▸ EXERCISE: Please give back, word for word, only the lines starting at the one containing "The school will" and ending at the one containing "All new members" within the material below.

▸ MATERIALS PROVIDED:
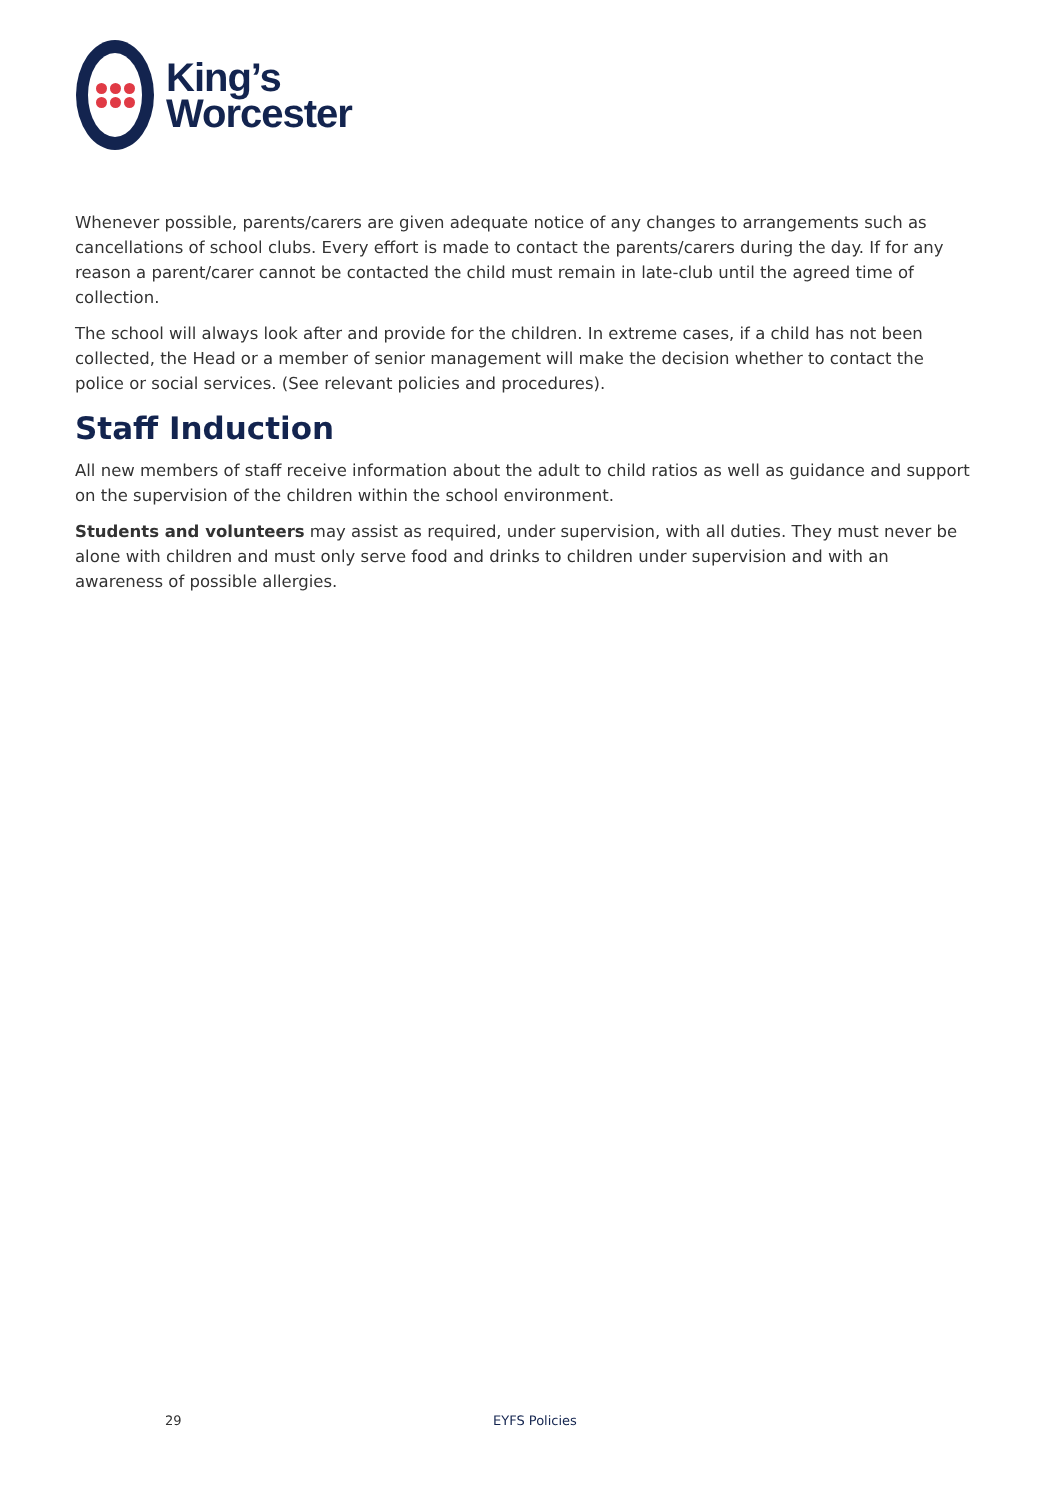King’s
Worcester
Whenever possible, parents/carers are given adequate notice of any changes to arrangements such as cancellations of school clubs. Every effort is made to contact the parents/carers during the day. If for any reason a parent/carer cannot be contacted the child must remain in late-club until the agreed time of collection.
The school will always look after and provide for the children. In extreme cases, if a child has not been collected, the Head or a member of senior management will make the decision whether to contact the police or social services. (See relevant policies and procedures).
Staff Induction
All new members of staff receive information about the adult to child ratios as well as guidance and support on the supervision of the children within the school environment.
Students and volunteers may assist as required, under supervision, with all duties. They must never be alone with children and must only serve food and drinks to children under supervision and with an awareness of possible allergies.
29 EYFS Policies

▸ REPLY TO THE TASK:
The school will always look after and provide for the children. In extreme cases, if a child has not been collected, the Head or a member of senior management will make the decision whether to contact the police or social services. (See relevant policies and procedures).
Staff Induction
All new members of staff receive information about the adult to child ratios as well as guidance and support on the supervision of the children within the school environment.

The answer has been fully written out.